Bacem ulam sapi. (Ganendra)
Aku sih bertahan, soalnya penasaran rasanya. Aku tengok sekilas saat diletakkan di daun jati seperti mirip ‘petis’. Namun beda warnanya. Kalo petis warnanya lebih coklat gelap. Kalau pindang ini warnanya lebih terang. Belakangan saat mencicipi rasanya juga beda sih. Kalau petis ada manisnya, liat, kenyal dan ada ‘balung-balungnya’ (tulang). Kalau pindang ini tulangnya lebih dikit, ada gajih-gajihnya, dan rasanya tidak manis, agak gimanaaa getu. Enak sih. heheheeee
Tak terasa menunggu antrian lama juga yaa. Aku sibukkan diri dengan menengok ke dapur. Dapur ala kampong tentunya. Ada panci besar tempat ‘menanak’ pindangnya. Tidak memakai kompor tapi ‘pawon’ batu dengan kayu bakar. Menurut Yu Sumi bikinnya sih gampang saja. Awalnya rebus air dalam panci besar, masukin ‘tetelan’ dan semacamnya. Dulu sebelumnya menggunakan daging kambing. Karena pindang aslinya memang menggunakan daging kambing. Namun belakangan banyak orang yang tak menyukai daging ‘prengus’ khas kambing. Jadi Yu Sumi akhirnya menggantinya dengan tetelan sapi, yang lebih akrab diterima lidah sebagian besar orang. Nah setelah tetelan dimasukkan dicampur dengan gaplek singkong, lalu dibumbui. Bumbunya sih umum saja seperti ketumbar, bawang, brambang, merica juga dan tak lupa dikasih daun jeruk. “Ben ra amis Mas,” kata Yu Sumi. (Biar tak amis)

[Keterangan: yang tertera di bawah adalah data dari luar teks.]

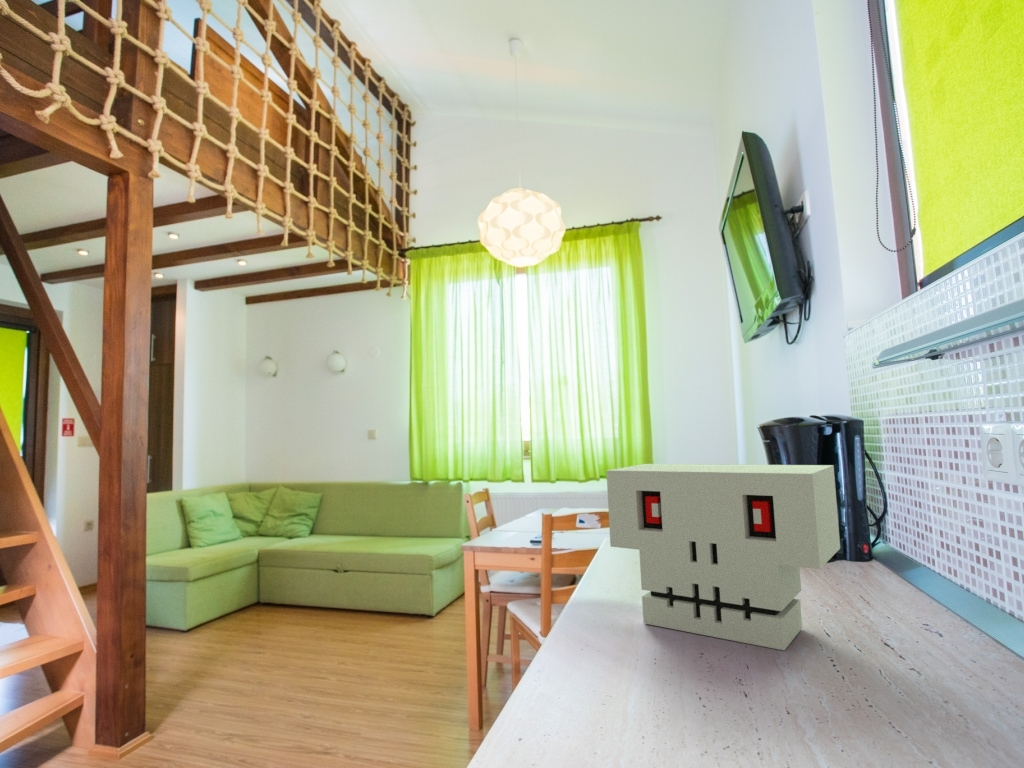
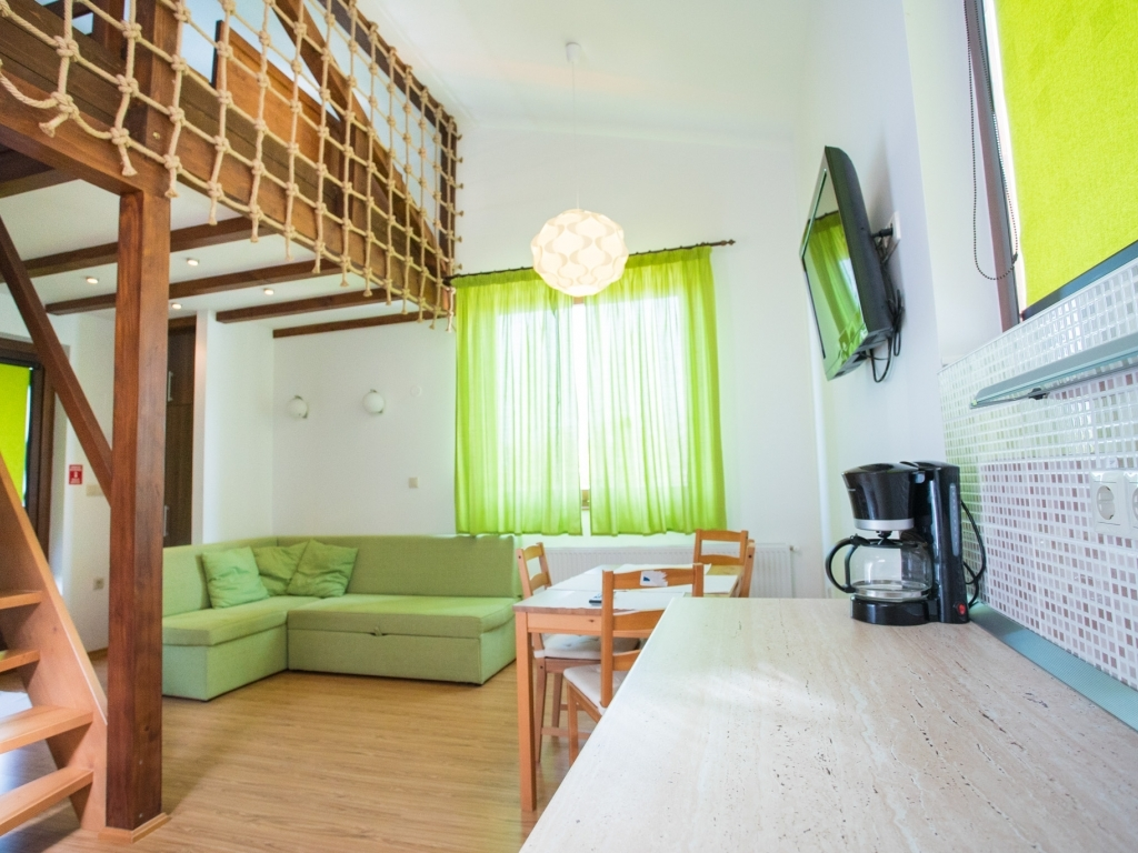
- architectural model [606,463,841,651]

Ini dia pindangnya masih di panci. (Ganendra)
Akhirnya sekitar jam 06.55 wib aku dapet juga deh giliran. Aku pesen 10 bungkus saja pindangnya lalu ulam bacemnya 2 bungkus. Harga pindangnya… Rp. 2000!! sebungkus … Ulam bacemnya Rp. 5000, sebungkus. Sambil membantu menstraples, lanjutlah obrolanku. Yu Sumi mengaku awalnya malu jual pindang.
“Gak ada cita-cita bakul pindang Mas,” katanya.

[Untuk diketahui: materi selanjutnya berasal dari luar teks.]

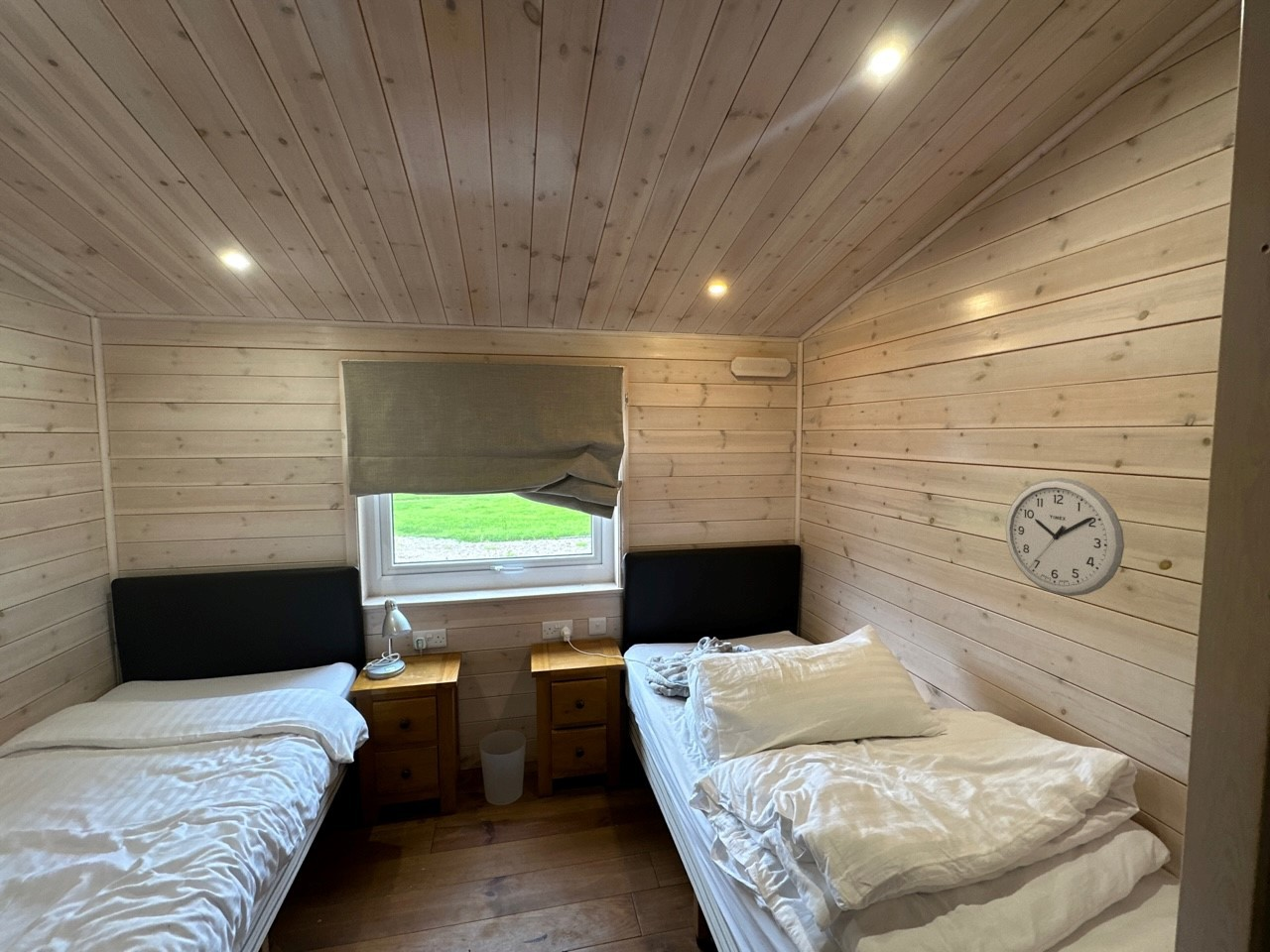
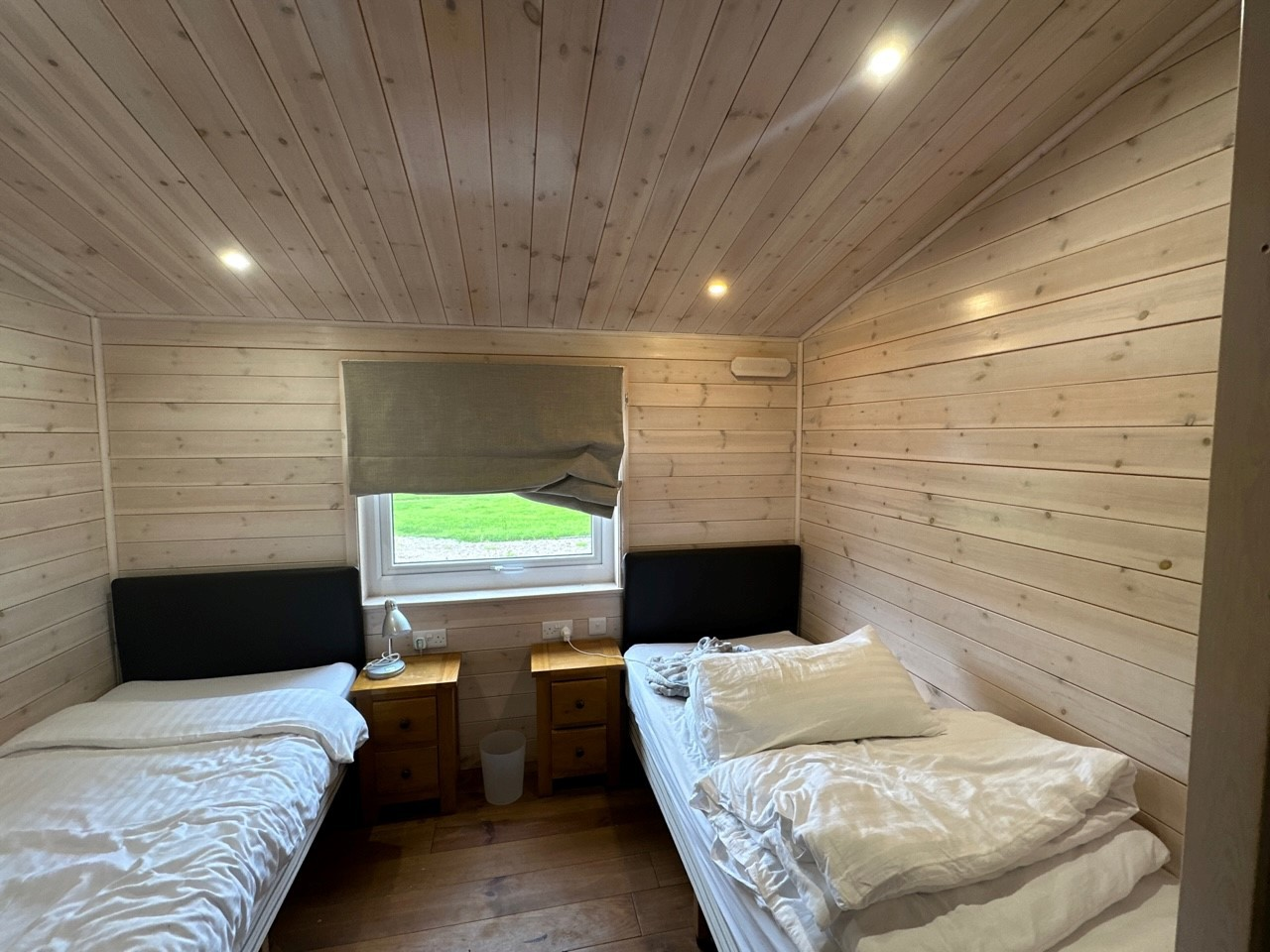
- wall clock [1005,477,1125,597]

Tapi yaaaa, karena memang factor turunan keluarga, Yu Sumi akhirnya belajar juga bikin pindang dan menjualnya. Dulu bukan hanya dia saja yang jual, kakak-kakaknya juga jualan yang sama.
“Sakniki, mpun podho mboten wonten Mas, dados’e nggih naming kulo,” katanya dengan bahasa Jawa medhok. (Sekarang sudah tidak ada Mas – kakaknya meninggal - jadi tinggal saya yang jual). Yaaah semoga saja deh ada generasi yang mewarisi kemampuan jual pindang ini. Sayang banget kalau punah.
Kenapa pakai daun jati?
Unik dan eksotiknya, pindang ini dibungkus daun jati. Tepatnya alasnya daun jati, soalnya bagian luar memakai kertas minyak. Dulu sih, hanya pakai daun jati saja. Soalnya dulu daun jati mudah didapat dan lebar-lebar. Sekarang di jaman kemajuan, Yu Sumi tak bisa menolak juga dengan keberadaan kertas minyak. Padahal aroma khas daun jati adalah salah satu yang menunjang khasnya pindang. lalu kenapa pakai daun jati? Bukan daun pisang atau semacamnya?
Selidik punya selidik ternyata alasannya sederhana. Jadi gini. Pindang ini, cara makannya tidak pakai sendok, tapi pakai ujung telunjuk!!
Gimana caranya? Yaaa tinggal ‘didulit’ alias dicolek dengan ujung telunjuk. Pindang yang sudah masak lkhan teksturnya sudah menjadi bubur. Bubur gaplek yang mengandung daging tetelan. Nah, saat colak colek pindangnya, pindang yang kek bubur itu akan ‘keset’ dan nggak tumpah kalau pakai daun jati. Tekstur daun jati yang kasar, keset dan tak licin sangat sesuai untuk pembungkus pindang. Kalau daun pisang, yaaa licin. Pindang bisa meluncur bebas alias kesana kemari hahaaa.
Pindang ini bisa juga digunakan menjadi semacam lauk pauk. Dicampur dengan nasi. Namun saya sih lebih seneng langsung ‘digado’ tanpa nasi. Tinggal dulat dulit…nyam-nyam… dan sensasional. Swedaaapppp !! Hahahaa. Penasaran rasanya?